Zerosnones I recently came across a couple of great articles that are must-reads for anyone in the publishing industry.  The first one is a Gizmodo piece called How to Fix Today's Ebook Readers.  Much of the article talks about aesthetics like fonts and hyphenation.  Noteworthy, but not revolutionary.  Things get much more interesting with the headline The Greater Whole.  Here's an excerpt:

So consider this: 10,000 of us reading the same Kindle book, each of us highlighting and taking notes. Would the aggregate of this not be illuminating? If I want to publicly share my notes with fellow Kindle or iBooks readers, shouldn't there be a system in place to do this?

And check out the illustration that appears shortly after that excerpt.  Yeah, Id love to see that sort of heat map for some of the books I've read over the years.  Then there's the plea for Amazon to integrate social networking so excerpts can be tweeted.  Hey, Amazon patented one-click buying, so why not create a one-click tweet feature?

The other article I want to highlight is from Fast Company and it's called Amazon Slaps Penguin Across the Beak Over eBook Pricing.  Here's the key quote:

And if consumers buy into an e-reader platform that only supports one digital bookstore, then they might find themselves in tricky positions until the various business shenanigans have wound down to a conclusion.

That's one of the reasons I ditched my Kindle.  Sure, you can load content from sources other than Amazon, but there's really only one digital bookstore for the Kindle.  The iPad offers two advantages.  First, you can buy from Apple and Amazon, not just one.  And second, the iPad natively supports ePub files, which are closer to an industry standard than the Kindle's mobi format.

It's so easy to load an ePub file onto an iPad.

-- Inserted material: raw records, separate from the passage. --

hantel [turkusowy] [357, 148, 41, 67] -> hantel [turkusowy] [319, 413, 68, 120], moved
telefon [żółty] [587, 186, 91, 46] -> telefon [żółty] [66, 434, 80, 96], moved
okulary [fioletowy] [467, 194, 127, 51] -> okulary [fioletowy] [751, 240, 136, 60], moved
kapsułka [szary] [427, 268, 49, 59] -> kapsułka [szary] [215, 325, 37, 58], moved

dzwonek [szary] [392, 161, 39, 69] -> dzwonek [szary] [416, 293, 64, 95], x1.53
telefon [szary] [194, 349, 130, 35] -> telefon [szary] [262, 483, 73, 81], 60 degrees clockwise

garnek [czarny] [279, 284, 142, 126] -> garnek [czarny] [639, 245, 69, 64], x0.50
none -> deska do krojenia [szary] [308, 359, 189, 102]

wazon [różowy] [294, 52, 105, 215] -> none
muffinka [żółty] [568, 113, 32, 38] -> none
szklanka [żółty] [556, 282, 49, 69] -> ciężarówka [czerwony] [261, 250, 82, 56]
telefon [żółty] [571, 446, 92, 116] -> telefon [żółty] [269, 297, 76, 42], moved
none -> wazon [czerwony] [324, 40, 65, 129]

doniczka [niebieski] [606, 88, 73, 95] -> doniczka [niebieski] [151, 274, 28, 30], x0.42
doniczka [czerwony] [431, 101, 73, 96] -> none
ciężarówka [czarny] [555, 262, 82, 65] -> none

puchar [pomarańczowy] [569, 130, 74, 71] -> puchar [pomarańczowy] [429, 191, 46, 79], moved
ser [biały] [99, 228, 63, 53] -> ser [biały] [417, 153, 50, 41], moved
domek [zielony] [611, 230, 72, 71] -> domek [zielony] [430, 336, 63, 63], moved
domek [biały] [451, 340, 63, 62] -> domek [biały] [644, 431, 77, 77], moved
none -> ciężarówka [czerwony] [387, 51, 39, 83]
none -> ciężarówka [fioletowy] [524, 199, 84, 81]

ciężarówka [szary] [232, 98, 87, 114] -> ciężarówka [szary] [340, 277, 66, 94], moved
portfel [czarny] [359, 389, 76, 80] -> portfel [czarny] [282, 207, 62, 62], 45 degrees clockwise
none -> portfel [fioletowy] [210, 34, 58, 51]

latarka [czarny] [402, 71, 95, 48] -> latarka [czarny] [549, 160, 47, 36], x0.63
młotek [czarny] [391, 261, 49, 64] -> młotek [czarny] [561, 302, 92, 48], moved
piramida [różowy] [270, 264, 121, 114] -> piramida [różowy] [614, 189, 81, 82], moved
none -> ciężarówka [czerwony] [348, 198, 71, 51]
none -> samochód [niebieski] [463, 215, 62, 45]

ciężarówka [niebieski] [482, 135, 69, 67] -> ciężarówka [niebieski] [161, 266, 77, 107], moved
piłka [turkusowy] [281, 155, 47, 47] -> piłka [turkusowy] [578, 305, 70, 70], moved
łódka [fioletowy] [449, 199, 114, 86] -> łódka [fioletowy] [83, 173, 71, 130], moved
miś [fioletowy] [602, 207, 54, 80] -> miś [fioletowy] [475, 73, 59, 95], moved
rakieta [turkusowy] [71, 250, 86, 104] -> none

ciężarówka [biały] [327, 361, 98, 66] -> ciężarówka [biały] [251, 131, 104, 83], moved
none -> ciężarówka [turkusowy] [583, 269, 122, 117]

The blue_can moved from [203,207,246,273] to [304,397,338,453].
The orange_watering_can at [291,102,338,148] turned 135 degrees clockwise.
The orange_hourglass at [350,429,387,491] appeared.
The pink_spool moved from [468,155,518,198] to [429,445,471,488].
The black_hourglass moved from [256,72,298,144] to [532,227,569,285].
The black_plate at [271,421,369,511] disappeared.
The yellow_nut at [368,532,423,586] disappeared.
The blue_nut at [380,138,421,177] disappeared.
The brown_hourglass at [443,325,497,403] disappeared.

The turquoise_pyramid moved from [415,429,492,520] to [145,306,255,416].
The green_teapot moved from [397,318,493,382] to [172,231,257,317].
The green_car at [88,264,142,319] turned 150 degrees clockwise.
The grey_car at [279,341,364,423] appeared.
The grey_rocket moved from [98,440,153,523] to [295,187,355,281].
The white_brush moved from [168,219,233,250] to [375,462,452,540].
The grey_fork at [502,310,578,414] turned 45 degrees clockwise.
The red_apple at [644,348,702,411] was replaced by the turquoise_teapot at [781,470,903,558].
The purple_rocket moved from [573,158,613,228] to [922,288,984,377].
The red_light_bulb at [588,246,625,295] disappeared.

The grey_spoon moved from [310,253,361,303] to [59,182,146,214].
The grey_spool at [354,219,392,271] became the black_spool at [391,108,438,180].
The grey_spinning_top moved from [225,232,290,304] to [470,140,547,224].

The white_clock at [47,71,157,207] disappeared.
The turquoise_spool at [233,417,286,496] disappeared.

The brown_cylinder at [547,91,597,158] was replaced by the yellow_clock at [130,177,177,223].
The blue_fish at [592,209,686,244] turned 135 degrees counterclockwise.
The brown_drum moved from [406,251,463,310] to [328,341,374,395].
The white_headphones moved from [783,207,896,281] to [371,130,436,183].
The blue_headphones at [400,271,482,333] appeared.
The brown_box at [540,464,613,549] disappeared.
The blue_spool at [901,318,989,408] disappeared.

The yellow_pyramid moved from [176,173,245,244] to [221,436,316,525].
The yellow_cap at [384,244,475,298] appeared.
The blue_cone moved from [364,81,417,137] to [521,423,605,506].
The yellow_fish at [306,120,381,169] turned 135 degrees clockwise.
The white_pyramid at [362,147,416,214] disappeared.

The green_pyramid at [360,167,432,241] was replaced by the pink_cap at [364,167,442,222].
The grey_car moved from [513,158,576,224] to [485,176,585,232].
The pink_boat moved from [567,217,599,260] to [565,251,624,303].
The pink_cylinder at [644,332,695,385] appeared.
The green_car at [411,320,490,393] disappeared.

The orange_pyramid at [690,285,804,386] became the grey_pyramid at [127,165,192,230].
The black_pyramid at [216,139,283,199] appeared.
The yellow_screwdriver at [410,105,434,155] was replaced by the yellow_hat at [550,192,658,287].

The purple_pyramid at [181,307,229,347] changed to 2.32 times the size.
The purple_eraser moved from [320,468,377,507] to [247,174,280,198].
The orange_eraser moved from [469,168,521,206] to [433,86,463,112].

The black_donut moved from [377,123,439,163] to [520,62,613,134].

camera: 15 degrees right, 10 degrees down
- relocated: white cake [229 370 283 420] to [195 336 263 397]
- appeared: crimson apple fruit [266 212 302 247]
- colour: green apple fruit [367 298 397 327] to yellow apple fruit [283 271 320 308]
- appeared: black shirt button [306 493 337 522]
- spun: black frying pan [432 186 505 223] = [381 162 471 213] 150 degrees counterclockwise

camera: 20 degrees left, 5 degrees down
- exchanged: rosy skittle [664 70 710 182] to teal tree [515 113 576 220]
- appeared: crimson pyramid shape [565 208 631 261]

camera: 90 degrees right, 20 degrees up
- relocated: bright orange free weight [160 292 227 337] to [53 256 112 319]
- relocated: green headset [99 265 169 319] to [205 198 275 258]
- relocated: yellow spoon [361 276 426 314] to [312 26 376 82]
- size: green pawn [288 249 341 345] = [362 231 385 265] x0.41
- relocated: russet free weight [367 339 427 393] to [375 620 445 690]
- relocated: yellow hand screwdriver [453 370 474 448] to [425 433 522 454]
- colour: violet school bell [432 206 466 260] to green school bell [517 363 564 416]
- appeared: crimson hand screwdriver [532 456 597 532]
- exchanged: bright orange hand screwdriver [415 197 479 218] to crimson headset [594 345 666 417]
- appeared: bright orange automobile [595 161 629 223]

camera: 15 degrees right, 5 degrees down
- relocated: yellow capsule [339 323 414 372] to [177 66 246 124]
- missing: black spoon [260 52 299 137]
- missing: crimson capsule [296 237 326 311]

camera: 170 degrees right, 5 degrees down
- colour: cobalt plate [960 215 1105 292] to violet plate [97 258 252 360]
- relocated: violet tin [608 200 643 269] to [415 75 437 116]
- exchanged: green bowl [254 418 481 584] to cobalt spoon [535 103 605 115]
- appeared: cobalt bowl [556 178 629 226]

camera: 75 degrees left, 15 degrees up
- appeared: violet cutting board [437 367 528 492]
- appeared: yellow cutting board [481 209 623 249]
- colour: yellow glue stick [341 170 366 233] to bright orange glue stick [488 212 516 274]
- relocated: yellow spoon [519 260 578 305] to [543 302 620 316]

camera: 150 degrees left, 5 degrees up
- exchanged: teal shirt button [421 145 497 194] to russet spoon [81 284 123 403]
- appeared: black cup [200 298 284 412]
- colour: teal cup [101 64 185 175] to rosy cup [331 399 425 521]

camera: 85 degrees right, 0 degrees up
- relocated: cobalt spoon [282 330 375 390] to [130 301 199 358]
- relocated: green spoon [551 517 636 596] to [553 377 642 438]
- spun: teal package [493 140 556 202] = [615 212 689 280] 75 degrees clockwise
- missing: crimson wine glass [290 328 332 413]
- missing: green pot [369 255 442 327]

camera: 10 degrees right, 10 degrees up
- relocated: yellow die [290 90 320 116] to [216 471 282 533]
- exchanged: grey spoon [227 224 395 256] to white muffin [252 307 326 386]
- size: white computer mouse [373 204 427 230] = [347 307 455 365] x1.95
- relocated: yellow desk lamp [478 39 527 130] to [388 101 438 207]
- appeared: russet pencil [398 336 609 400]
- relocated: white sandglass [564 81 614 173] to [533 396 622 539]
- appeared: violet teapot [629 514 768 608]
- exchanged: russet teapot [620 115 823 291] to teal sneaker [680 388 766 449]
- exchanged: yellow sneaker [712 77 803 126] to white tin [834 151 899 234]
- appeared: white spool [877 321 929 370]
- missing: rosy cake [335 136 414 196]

I wonder how many iPad owners realize you can buy ePub products that look just as good in the iBook reader as the ones you buy from Apple.  Speaking of which, when are more publishers going to start selling these files right off their own websites?  I'm still amazed at the number of publishers who are so wedded to DRM that they can't imagine creating that direct relationship with their customers by selling non-DRM'd content on their own site.


Sol Rosenberg

Hi Joe,

This is exactly the kind of thing Copia will do - the first social e-reading platform... for your iPad in June

larry Alexander


I bet a lot of iPad owners don't know how easy it is too load an epub book onto an iPad. I know how to download to my computer, but to an iPad?

Ric Day

Larry: I just download the epub book to either my Windows or MacBook desktop, then import it into iTunes and sync the iPad.

Francis Hamit

Dear Joe:

Sales of signed copies of "The Shenandoah Spy" directly from our web site have not been as much as through the regular brick and mortar book store channel (And we're only available that way at the 147 Hastings Entertainment branches). None of our e-books sell particularly "like gangbusters: in any channel, but that is the nature of the material which is a bit dry for most readers.

I have a Kindle edition of this book which I pulled because insisted on enabling text-to-speech and it wasn't selling anyway. Now I am going to put it back up for Sony Reader and I came to a decision about pricing which goes against the prevailing sentiments and can be read on Facebook at this link:

I will sell less copies, but make more money this way. That's not greed, but survival. Literature is not and cannot be, a commodity sold to the lowest bidder. Format is immaterial.